» **TESTO SELEZIONATO**
____________________

I vizi del boss e la rete di fiancheggiatori
Redazione — 16 Gennaio 2023
Al polso un orologio di lusso (un Richard Mille da 35mila euro) oltre a capi d’abbigliamento firmati e alla solita retorica sulla vita agiata dell’ultimo boss stragista di Cosa Nostra. Alcuni dettagli sulla conferenza stampa di Palermo dopo l’arresto, dopo ben 30 anni di latitanza, di Matteo Messina Denaro lasciano davvero il tempo che trovano. E’ piuttosto scontato infatti che un mafioso, che per tre decenni è riuscito a sfuggire alla cattura, vivesse in condizioni economiche piuttosto agiate.
La latitanza costa, così come raccontato da decine di collaboratori di giustizia e confermato dagli stessi inquirenti. Così come costa anche garantirsi la dedizione e soprattutto la discrezione di una fitta rete di fiancheggiatori. Persone che hanno consentito al 60enne boss di Castelvetrano (Trapani) di potersi muovere nello stesso territorio dove è nato e cresciuto.
Stesso discorso vale per l’operazione chirurgica e le chemioterapie avviate presso la clinica privata La Maddalena dove era in cura da oltre un anno per un tumore al colon con metastasi al fegato. Una struttura, col dipartimento Oncologico di terzo livello e convenzionata col servizio sanitario nazionale, che rappresenta un fiore all’occhiello della sanità siciliana.

____________________

(Record del dataset)
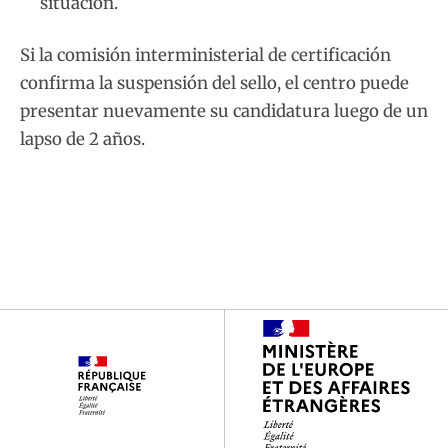
situación.
Si la comisión interministerial de certificación
confirma la suspensión del sello, el centro puede
presentar nuevamente su candidatura luego de un
lapso de 2 años.
Footer
partenaires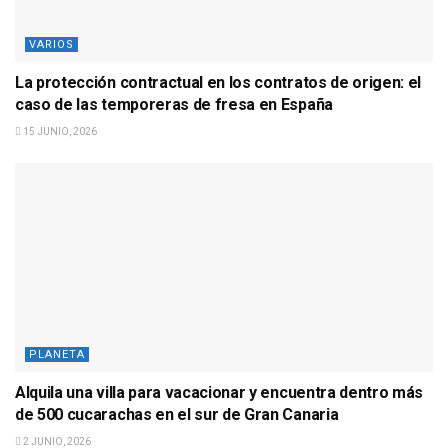
VARIOS
La protección contractual en los contratos de origen: el
caso de las temporeras de fresa en España
15 JUNIO, 2026
PLANETA
Alquila una villa para vacacionar y encuentra dentro más
de 500 cucarachas en el sur de Gran Canaria
2 JUNIO, 2026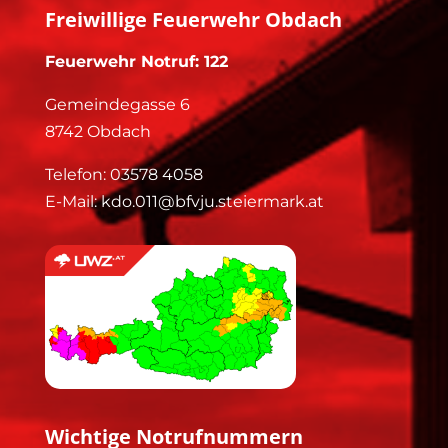
Freiwillige Feuerwehr Obdach
Feuerwehr Notruf: 122
Gemeindegasse 6
8742 Obdach
Telefon:
03578 4058
E-Mail:
kdo.011@bfvju.steiermark.at
Wichtige Notrufnummern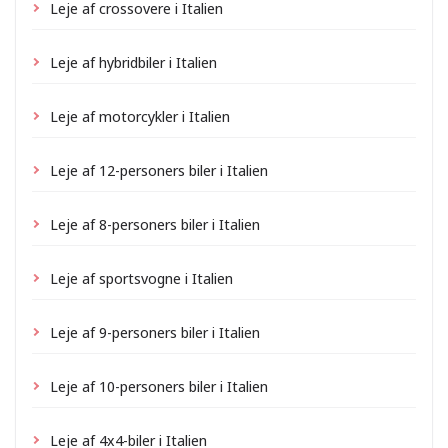
Leje af crossovere i Italien
Leje af hybridbiler i Italien
Leje af motorcykler i Italien
Leje af 12-personers biler i Italien
Leje af 8-personers biler i Italien
Leje af sportsvogne i Italien
Leje af 9-personers biler i Italien
Leje af 10-personers biler i Italien
Leje af 4x4-biler i Italien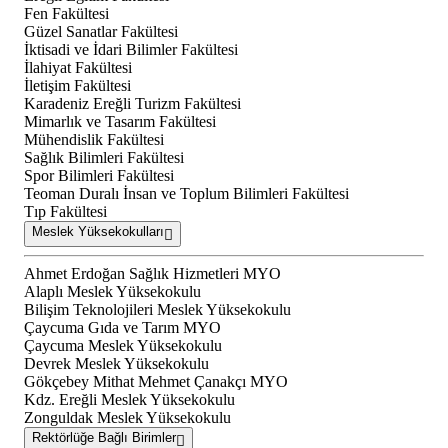
Fen Fakültesi
Güzel Sanatlar Fakültesi
İktisadi ve İdari Bilimler Fakültesi
İlahiyat Fakültesi
İletişim Fakültesi
Karadeniz Ereğli Turizm Fakültesi
Mimarlık ve Tasarım Fakültesi
Mühendislik Fakültesi
Sağlık Bilimleri Fakültesi
Spor Bilimleri Fakültesi
Teoman Duralı İnsan ve Toplum Bilimleri Fakültesi
Tıp Fakültesi
Meslek Yüksekokulları
Ahmet Erdoğan Sağlık Hizmetleri MYO
Alaplı Meslek Yüksekokulu
Bilişim Teknolojileri Meslek Yüksekokulu
Çaycuma Gıda ve Tarım MYO
Çaycuma Meslek Yüksekokulu
Devrek Meslek Yüksekokulu
Gökçebey Mithat Mehmet Çanakçı MYO
Kdz. Ereğli Meslek Yüksekokulu
Zonguldak Meslek Yüksekokulu
Rektörlüğe Bağlı Birimler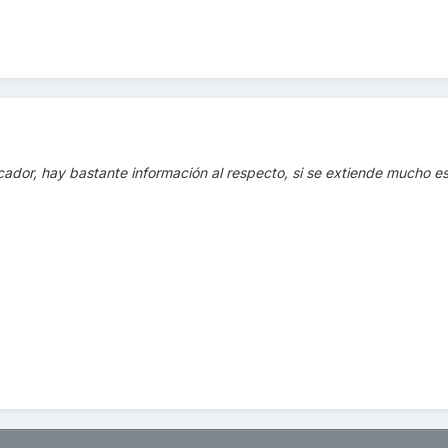
ador, hay bastante información al respecto, si se extiende mucho est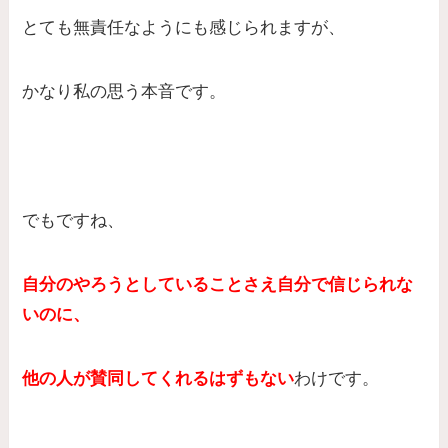
とても無責任なようにも感じられますが、
かなり私の思う本音です。
でもですね、
自分のやろうとしていることさえ自分で信じられな
いのに、
他の人が賛同してくれるはずもない
わけです。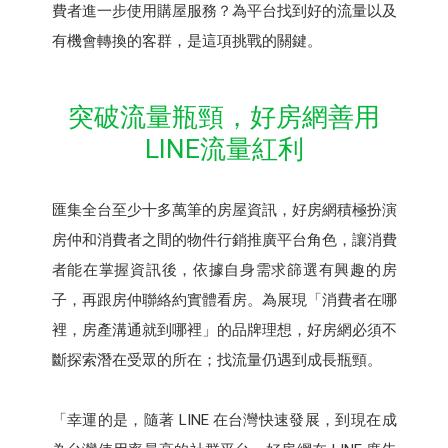
費者進一步使用購屋服務？為平台找到好的流量以及
有機會轉換的客群，是這項挑戰的關鍵。
突破流量瓶頸，好房網善用
LINE流量紅利
匯集全台至少十多萬筆的房屋資訊，好房網積極扮演
房仲和消費者之間的物件行銷推廣平台角色，讓消費
者能在掌握資訊後，依據自身需求篩選有興趣的房
子，再跟房仲聯絡約實體看房。為展現「消費者在哪
裡，房產溝通就到哪裡」的品牌理想，好房網必須不
斷探索潛在受眾的所在；找流量仍遇到成長瓶頸。
「幸運的是，隨著 LINE 在台灣快速發展，到現在成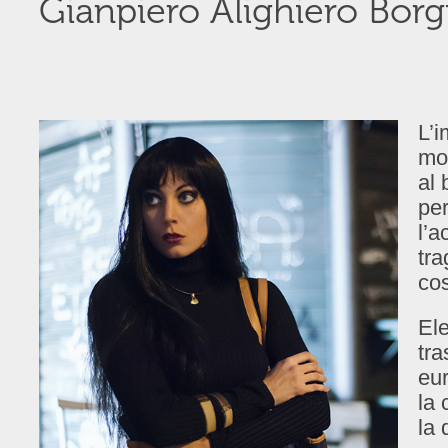
Gianpiero Alighiero Borg
L’
mos
al 
pe
l’a
tra
cos
El
tra
eur
la
la 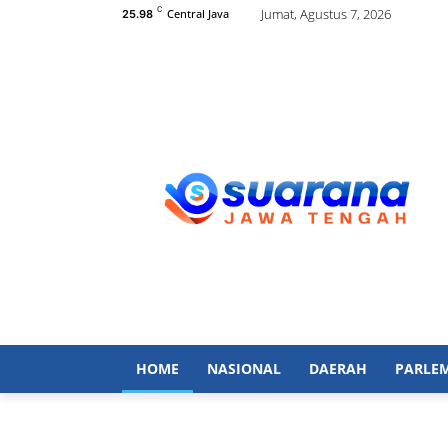
C
Jumat, Agustus 7, 2026
Central Java
25.98
HOME
NASIONAL
DAERAH
PARLE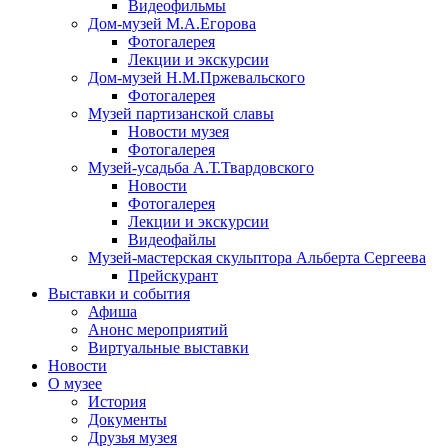
Видеофильмы
Дом-музей М.А.Егорова
Фотогалерея
Лекции и экскурсии
Дом-музей Н.М.Пржевальского
Фотогалерея
Музей партизанской славы
Новости музея
Фотогалерея
Музей-усадьба А.Т.Твардовского
Новости
Фотогалерея
Лекции и экскурсии
Видеофайлы
Музей-мастерская скульптора Альберта Сергеева
Прейскурант
Выставки и события
Афиша
Анонс мероприятий
Виртуальные выставки
Новости
О музее
История
Документы
Друзья музея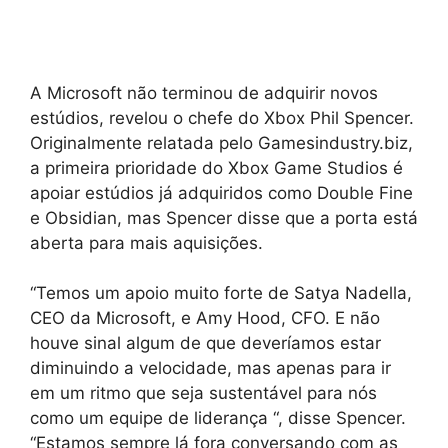
A Microsoft não terminou de adquirir novos
estúdios, revelou o chefe do Xbox Phil Spencer.
Originalmente relatada pelo Gamesindustry.biz,
a primeira prioridade do Xbox Game Studios é
apoiar estúdios já adquiridos como Double Fine
e Obsidian, mas Spencer disse que a porta está
aberta para mais aquisições.
“Temos um apoio muito forte de Satya Nadella,
CEO da Microsoft, e Amy Hood, CFO. E não
houve sinal algum de que deveríamos estar
diminuindo a velocidade, mas apenas para ir
em um ritmo que seja sustentável para nós
como um equipe de liderança “, disse Spencer.
“Estamos sempre lá fora conversando com as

____________________

» **COMPITI DA SVOLGERE**
a. Riassuma in due frasi l'articolo sull'arresto di Matteo Messina Denaro.
b. Nell'articolo sull'arresto di Matteo Messina Denaro, quale orologio portava al polso il boss?
c. Prosegua l'articolo sull'arresto di Matteo Messina Denaro dopo la sua ultima frase.
I record non sono necessari per lo svolgimento dei compiti.

» **ESITI DEI COMPITI**
a. I dettagli sul lusso emersi nella conferenza stampa di Palermo dopo l'arresto di Matteo Messina Denaro, latitante da 30 anni, lasciano il tempo che trovano, poiché è scontato che un mafioso sfuggito per tre decenni alla cattura vivesse in condizioni agiate. La latitanza e la discrezione di una fitta rete di fiancheggiatori costano, e lo stesso vale per l'operazione e le chemioterapie contro il tumore al colon che il boss seguiva da oltre un anno presso la clinica privata La Maddalena.

b. Un Richard Mille da 35mila euro.

c.
Davanti a spese del genere, sembra quasi ininfluente il costo dell’orologio di lusso che aveva al polso così come i capi d’abbigliamento di pregio che amava indossare. “Abbiamo elementi per ritenere che Messina Denaro vivesse in una condizione agiata, tutti sanno a Palermo che la clinica in cui si recava è una assoluta eccellenza e vestiva con abiti di pregio” ha spiegato il magistrato Paolo Guido in conferenza stampa. Pazienti e personale della clinica lo descrivono come un uomo elegante, che in reparto aveva la giacca da camera, metteva soprabiti in pelle con camicie stile hawaiano.
Adesso fondamentale sarà trovare il covo, l’abitazione dove ha vissuto negli ultimi tempi Messina Denaro. I magistrati e le forze dell’ordine starebbero per individuarlo anche se difficilmente troveranno all’interno informazioni utili ai fini investigativi: probabile infatti che chi curava la latitanza del boss abbia già fatto sparire tutto dopo la notizia dell’arresto.
Il riferimento di procura e forze dell’ordine è il piccolo come di Campobello di Mazara dove vive Giovanni Luppino, l’imprenditore incensurato del settore olivicolo che ha accompagnato il boss alla clinica per il day hospital, e dove risiede Andrea Bonafede l’uomo che ha prestato, ancora da capire se consapevolmente meno, l’identità al capomafia.
Dopo il caso Riina e la mancata perquisizione del covo, da ore la zona tra Campobello e Castelvetrano, paese di Messina Denaro, è battuta palmo a palmo. Così come resta da ricostruire la fitta rete di fiancheggiatori che hanno aiutato il boss in tutti questi anni di latitanza (già in passato sono finiti in cella centinaia di fedelissimi del padrino tra i quali sorelle, cognati e fratelli) e il patrimonio accumulato che, secondo gli inquirenti, ammonterebbe a solo 13 milioni di euro.